Every entry needs to appear again exactly as written below.
### EXTRACTED RECORDS ###
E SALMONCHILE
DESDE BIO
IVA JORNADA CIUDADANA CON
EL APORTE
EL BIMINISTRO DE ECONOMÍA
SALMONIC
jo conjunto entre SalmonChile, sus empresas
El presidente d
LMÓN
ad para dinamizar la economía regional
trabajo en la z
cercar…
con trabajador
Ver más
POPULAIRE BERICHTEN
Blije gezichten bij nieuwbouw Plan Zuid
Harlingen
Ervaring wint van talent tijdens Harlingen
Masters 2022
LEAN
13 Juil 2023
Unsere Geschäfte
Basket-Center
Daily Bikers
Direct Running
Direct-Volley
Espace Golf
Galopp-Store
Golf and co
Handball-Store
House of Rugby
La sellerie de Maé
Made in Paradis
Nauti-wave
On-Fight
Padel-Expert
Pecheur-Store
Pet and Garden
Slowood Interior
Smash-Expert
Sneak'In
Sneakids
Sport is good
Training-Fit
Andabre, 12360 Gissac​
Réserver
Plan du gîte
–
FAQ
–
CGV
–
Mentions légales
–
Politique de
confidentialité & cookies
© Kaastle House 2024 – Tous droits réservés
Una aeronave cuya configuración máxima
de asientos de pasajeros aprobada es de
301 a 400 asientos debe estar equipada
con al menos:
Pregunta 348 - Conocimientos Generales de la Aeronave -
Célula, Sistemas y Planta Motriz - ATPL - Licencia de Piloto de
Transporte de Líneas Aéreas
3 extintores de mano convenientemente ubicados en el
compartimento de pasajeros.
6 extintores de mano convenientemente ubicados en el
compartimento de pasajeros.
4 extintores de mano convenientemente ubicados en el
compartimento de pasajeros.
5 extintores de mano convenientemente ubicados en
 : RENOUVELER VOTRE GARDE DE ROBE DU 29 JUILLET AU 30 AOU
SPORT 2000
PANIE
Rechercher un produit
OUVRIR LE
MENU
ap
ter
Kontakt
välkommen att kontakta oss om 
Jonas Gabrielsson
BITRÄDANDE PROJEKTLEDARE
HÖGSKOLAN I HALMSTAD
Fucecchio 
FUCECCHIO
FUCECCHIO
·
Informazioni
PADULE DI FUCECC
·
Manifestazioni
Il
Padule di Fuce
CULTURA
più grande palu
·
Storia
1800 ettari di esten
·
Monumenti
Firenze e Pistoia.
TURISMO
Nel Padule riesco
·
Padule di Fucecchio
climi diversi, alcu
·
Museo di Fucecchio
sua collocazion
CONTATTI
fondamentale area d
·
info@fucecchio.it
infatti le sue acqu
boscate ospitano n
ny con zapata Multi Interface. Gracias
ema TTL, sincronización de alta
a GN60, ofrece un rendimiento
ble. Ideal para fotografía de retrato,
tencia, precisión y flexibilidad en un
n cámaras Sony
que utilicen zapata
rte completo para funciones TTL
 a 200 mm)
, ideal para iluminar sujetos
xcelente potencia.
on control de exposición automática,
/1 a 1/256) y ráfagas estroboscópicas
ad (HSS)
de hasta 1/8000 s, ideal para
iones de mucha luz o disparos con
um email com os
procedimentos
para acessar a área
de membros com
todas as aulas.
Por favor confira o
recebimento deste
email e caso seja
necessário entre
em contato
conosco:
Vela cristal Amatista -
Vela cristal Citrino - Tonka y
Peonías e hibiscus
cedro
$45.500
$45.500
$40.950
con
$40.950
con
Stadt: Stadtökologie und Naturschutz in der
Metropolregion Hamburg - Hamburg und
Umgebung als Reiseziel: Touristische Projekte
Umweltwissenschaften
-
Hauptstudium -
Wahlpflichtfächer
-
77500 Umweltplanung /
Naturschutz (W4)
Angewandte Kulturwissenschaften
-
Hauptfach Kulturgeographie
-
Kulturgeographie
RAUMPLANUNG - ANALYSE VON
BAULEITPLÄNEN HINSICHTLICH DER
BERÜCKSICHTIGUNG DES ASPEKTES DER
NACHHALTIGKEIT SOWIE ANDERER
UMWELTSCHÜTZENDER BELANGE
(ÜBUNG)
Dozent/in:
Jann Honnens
###
### TASK RESPONSE
E SALMONCHILE
DESDE BIO
IVA JORNADA CIUDADANA CON
EL APORTE
EL BIMINISTRO DE ECONOMÍA
SALMONIC
jo conjunto entre SalmonChile, sus empresas
El presidente d
LMÓN
ad para dinamizar la economía regional
trabajo en la z
cercar…
con trabajador
Ver más
POPULAIRE BERICHTEN
Blije gezichten bij nieuwbouw Plan Zuid
Harlingen
Ervaring wint van talent tijdens Harlingen
Masters 2022
LEAN
13 Juil 2023
Unsere Geschäfte
Basket-Center
Daily Bikers
Direct Running
Direct-Volley
Espace Golf
Galopp-Store
Golf and co
Handball-Store
House of Rugby
La sellerie de Maé
Made in Paradis
Nauti-wave
On-Fight
Padel-Expert
Pecheur-Store
Pet and Garden
Slowood Interior
Smash-Expert
Sneak'In
Sneakids
Sport is good
Training-Fit
Andabre, 12360 Gissac​
Réserver
Plan du gîte
–
FAQ
–
CGV
–
Mentions légales
–
Politique de
confidentialité & cookies
© Kaastle House 2024 – Tous droits réservés
Una aeronave cuya configuración máxima
de asientos de pasajeros aprobada es de
301 a 400 asientos debe estar equipada
con al menos:
Pregunta 348 - Conocimientos Generales de la Aeronave -
Célula, Sistemas y Planta Motriz - ATPL - Licencia de Piloto de
Transporte de Líneas Aéreas
3 extintores de mano convenientemente ubicados en el
compartimento de pasajeros.
6 extintores de mano convenientemente ubicados en el
compartimento de pasajeros.
4 extintores de mano convenientemente ubicados en el
compartimento de pasajeros.
5 extintores de mano convenientemente ubicados en
 : RENOUVELER VOTRE GARDE DE ROBE DU 29 JUILLET AU 30 AOU
SPORT 2000
PANIE
Rechercher un produit
OUVRIR LE
MENU
ap
ter
Kontakt
välkommen att kontakta oss om 
Jonas Gabrielsson
BITRÄDANDE PROJEKTLEDARE
HÖGSKOLAN I HALMSTAD
Fucecchio 
FUCECCHIO
FUCECCHIO
·
Informazioni
PADULE DI FUCECC
·
Manifestazioni
Il
Padule di Fuce
CULTURA
più grande palu
·
Storia
1800 ettari di esten
·
Monumenti
Firenze e Pistoia.
TURISMO
Nel Padule riesco
·
Padule di Fucecchio
climi diversi, alcu
·
Museo di Fucecchio
sua collocazion
CONTATTI
fondamentale area d
·
info@fucecchio.it
infatti le sue acqu
boscate ospitano n
ny con zapata Multi Interface. Gracias
ema TTL, sincronización de alta
a GN60, ofrece un rendimiento
ble. Ideal para fotografía de retrato,
tencia, precisión y flexibilidad en un
n cámaras Sony
que utilicen zapata
rte completo para funciones TTL
 a 200 mm)
, ideal para iluminar sujetos
xcelente potencia.
on control de exposición automática,
/1 a 1/256) y ráfagas estroboscópicas
ad (HSS)
de hasta 1/8000 s, ideal para
iones de mucha luz o disparos con
um email com os
procedimentos
para acessar a área
de membros com
todas as aulas.
Por favor confira o
recebimento deste
email e caso seja
necessário entre
em contato
conosco:
Vela cristal Amatista -
Vela cristal Citrino - Tonka y
Peonías e hibiscus
cedro
$45.500
$45.500
$40.950
con
$40.950
con
Stadt: Stadtökologie und Naturschutz in der
Metropolregion Hamburg - Hamburg und
Umgebung als Reiseziel: Touristische Projekte
Umweltwissenschaften
-
Hauptstudium -
Wahlpflichtfächer
-
77500 Umweltplanung /
Naturschutz (W4)
Angewandte Kulturwissenschaften
-
Hauptfach Kulturgeographie
-
Kulturgeographie
RAUMPLANUNG - ANALYSE VON
BAULEITPLÄNEN HINSICHTLICH DER
BERÜCKSICHTIGUNG DES ASPEKTES DER
NACHHALTIGKEIT SOWIE ANDERER
UMWELTSCHÜTZENDER BELANGE
(ÜBUNG)
Dozent/in:
Jann Honnens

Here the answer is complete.